Available data below:

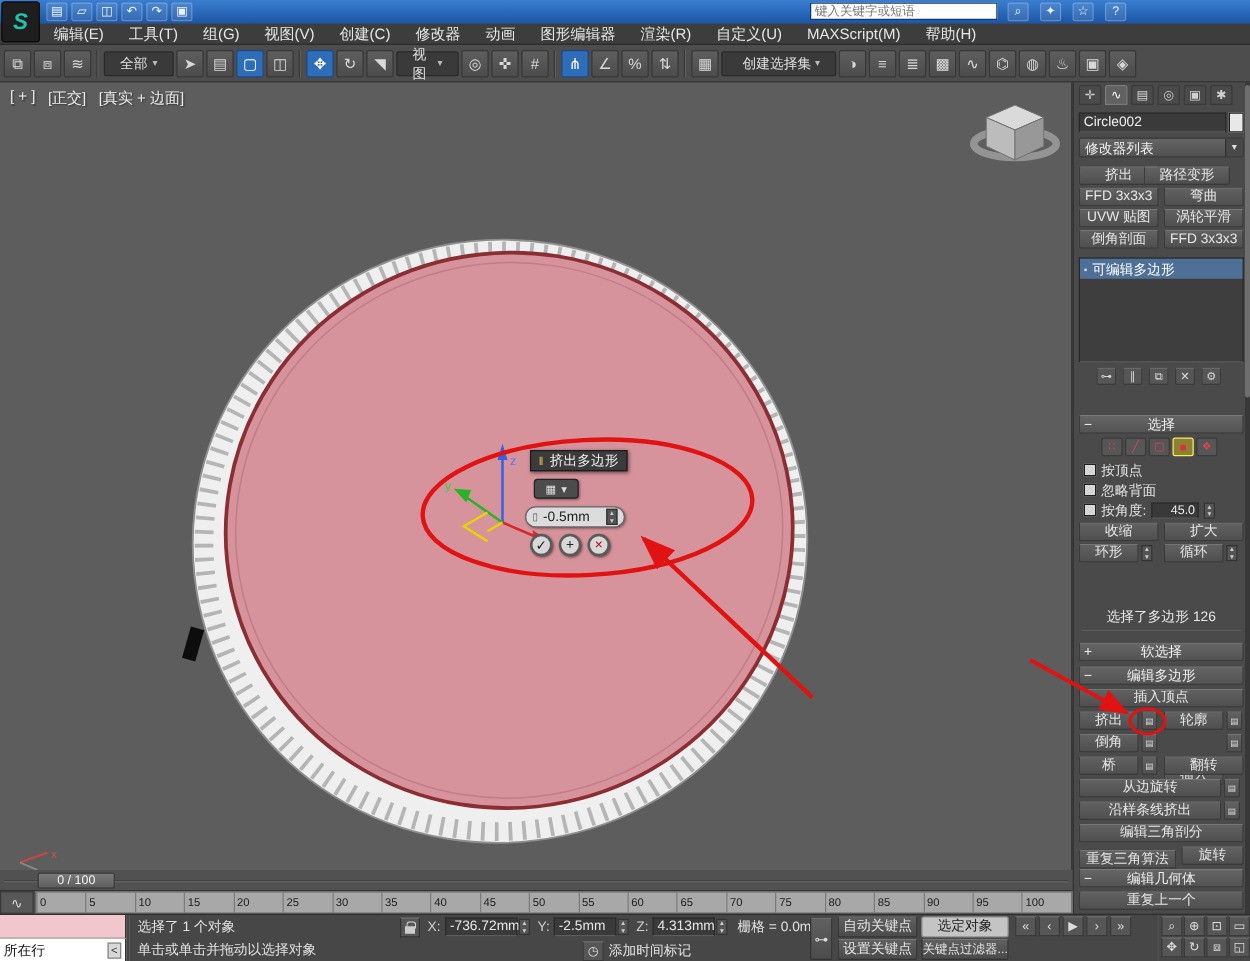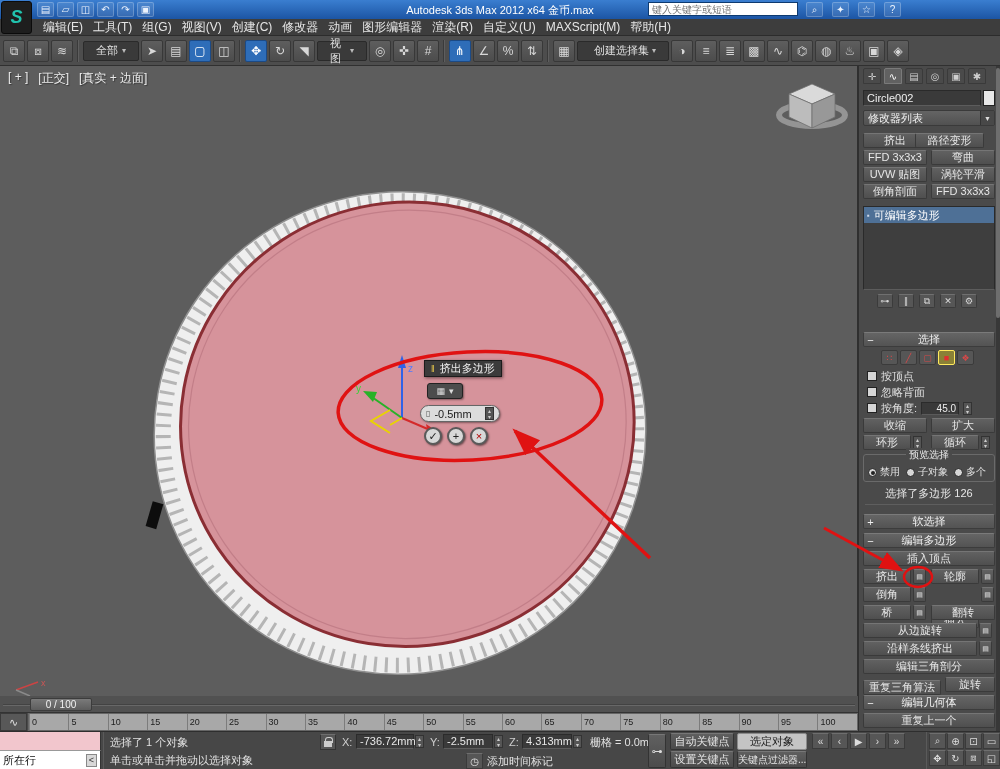"Autodesk 3ds Max 2012 x64" div.tbtitle { html: <div>Autodesk 3ds Max 2012 x64 金币.max</div> -> none }
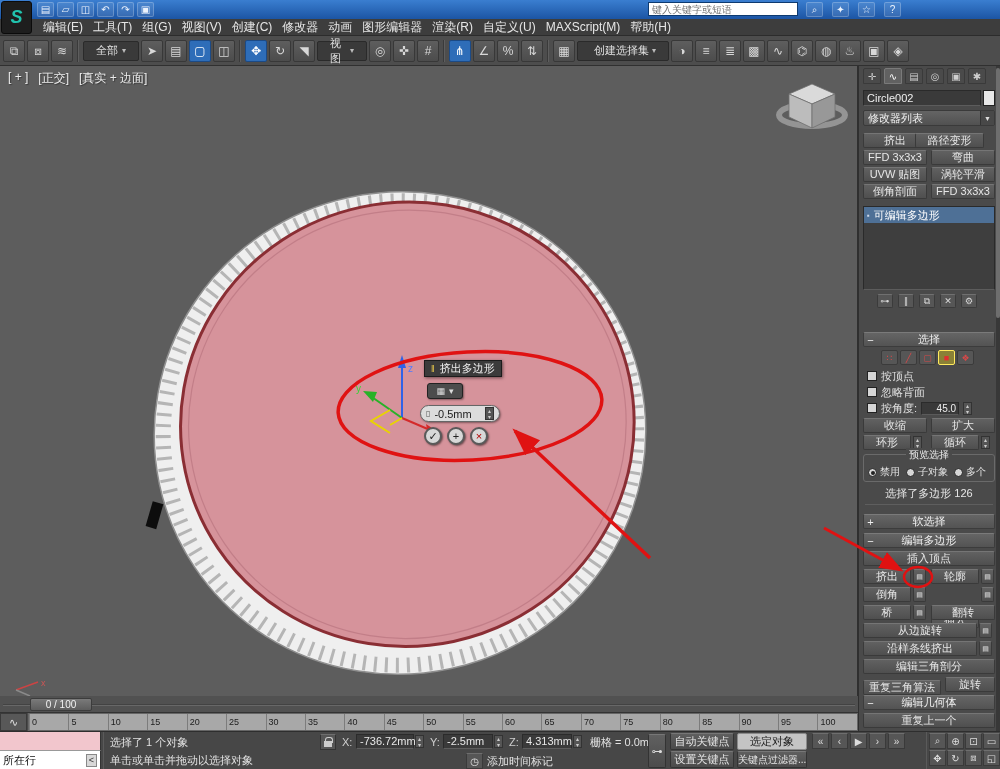"编辑(E)" .menubar { gap: 0 -> 10px }
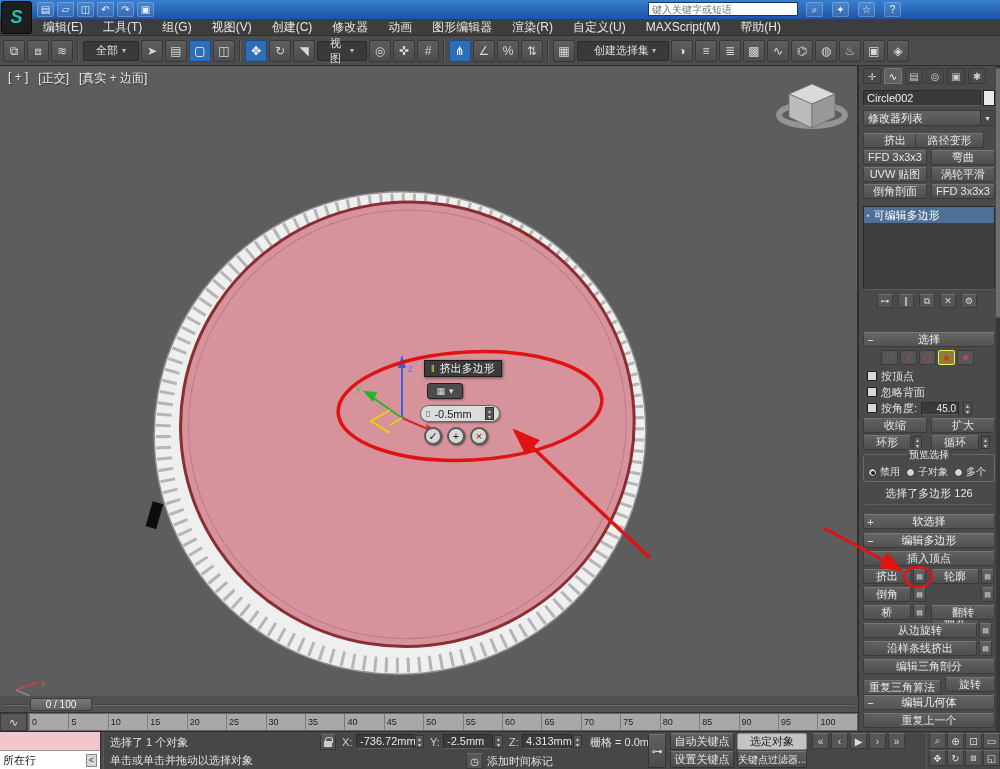"预览选择" div.pgroup { html: <div> <span>预览选择</span> <div> <span></span> <span>禁用</span> <span></span> <span>子对象</span> <span></span> <span>多个</span> </div> </div> -> none }
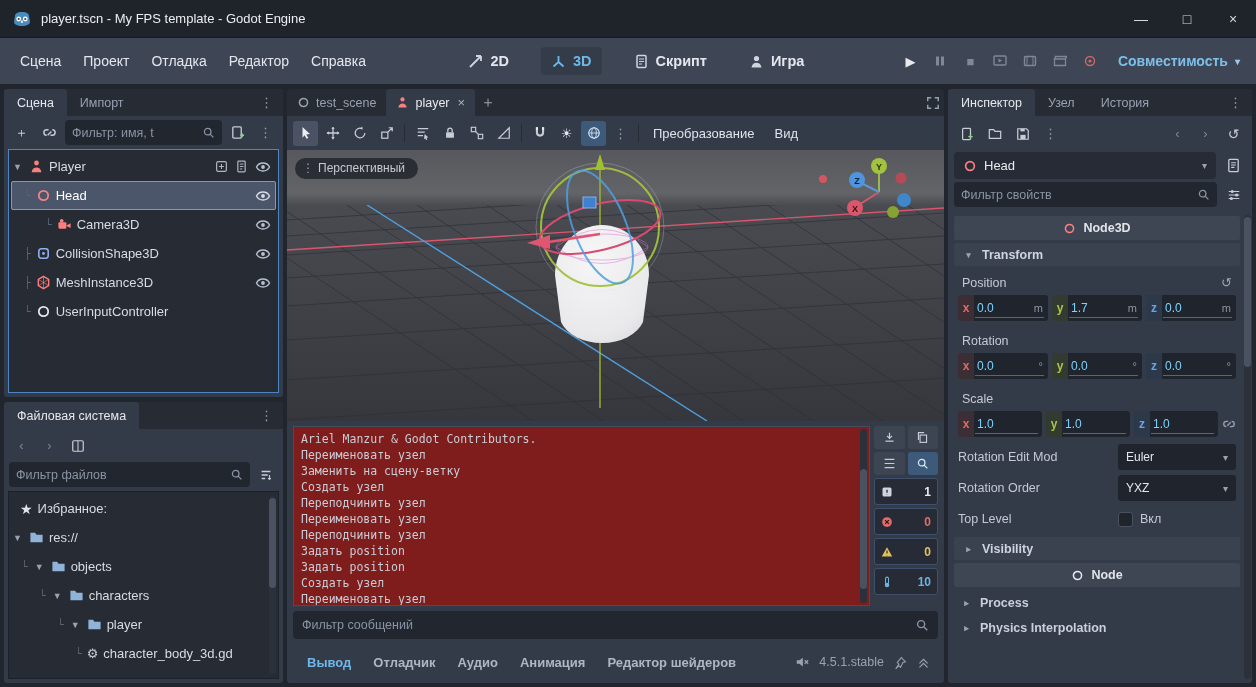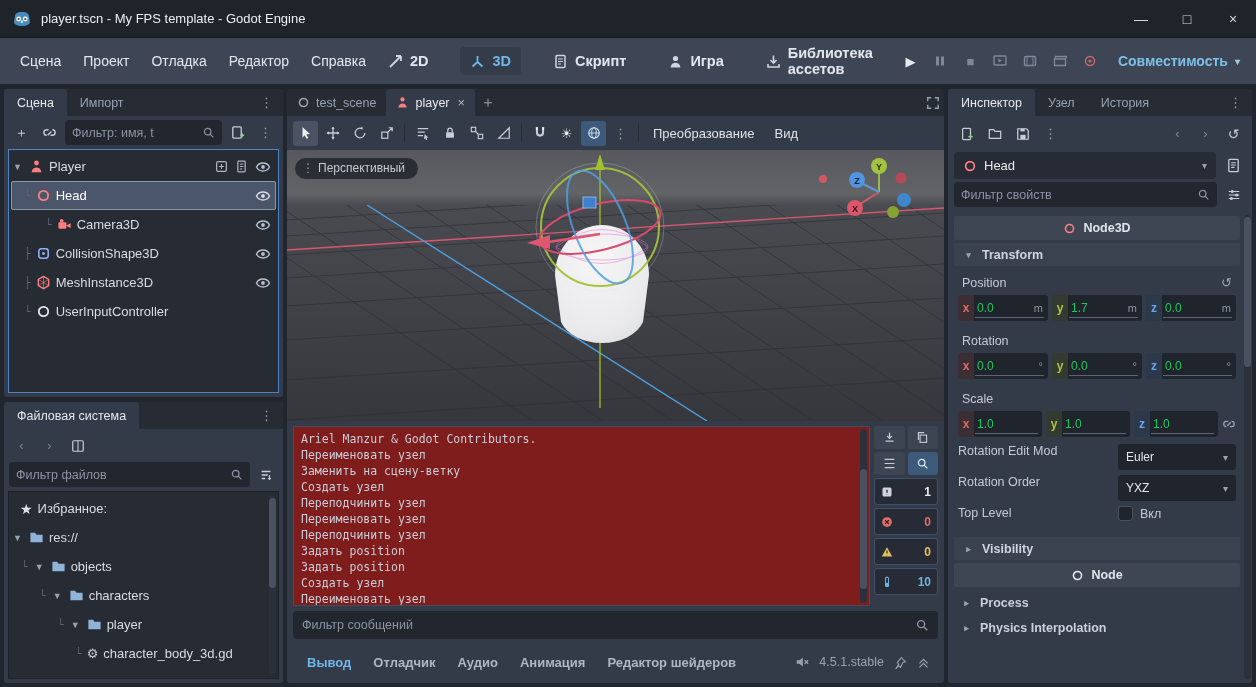"Библиотека ассетов" div.ws-btn { html: <div> <svg> <path></path> <path></path> </svg> <span>Библиотека ассетов</span> </div> -> none }
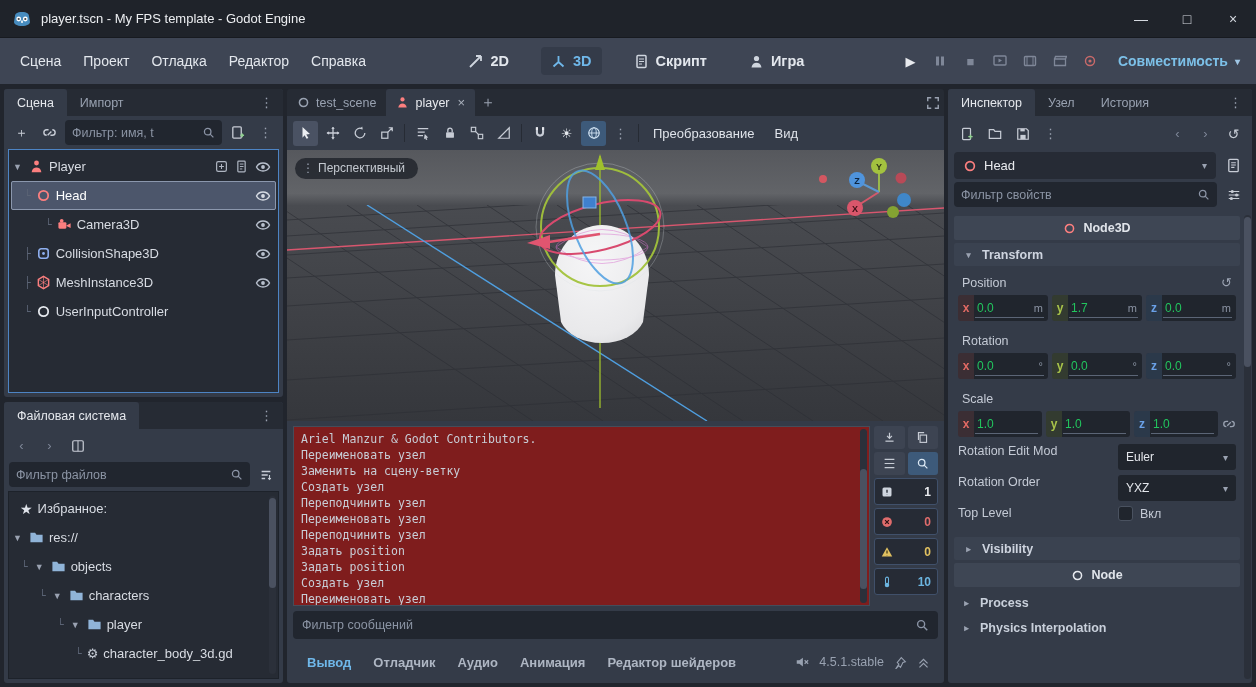"0.0" .spin .val { color: #22c55e -> #7dd3fc }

End of Available data.

Give back the listing exactly, with the pictures removed.

"Autodesk 3ds Max 2012 x64" div.tbtitle { html: <div>Autodesk 3ds Max 2012 x64 金币.max</div> -> none }
"编辑(E)" .menubar { gap: 0 -> 10px }
"预览选择" div.pgroup { html: <div> <span>预览选择</span> <div> <span></span> <span>禁用</span> <span></span> <span>子对象</span> <span></span> <span>多个</span> </div> </div> -> none }
"Библиотека ассетов" div.ws-btn { html: <div> <svg> <path></path> <path></path> </svg> <span>Библиотека ассетов</span> </div> -> none }
"0.0" .spin .val { color: #22c55e -> #7dd3fc }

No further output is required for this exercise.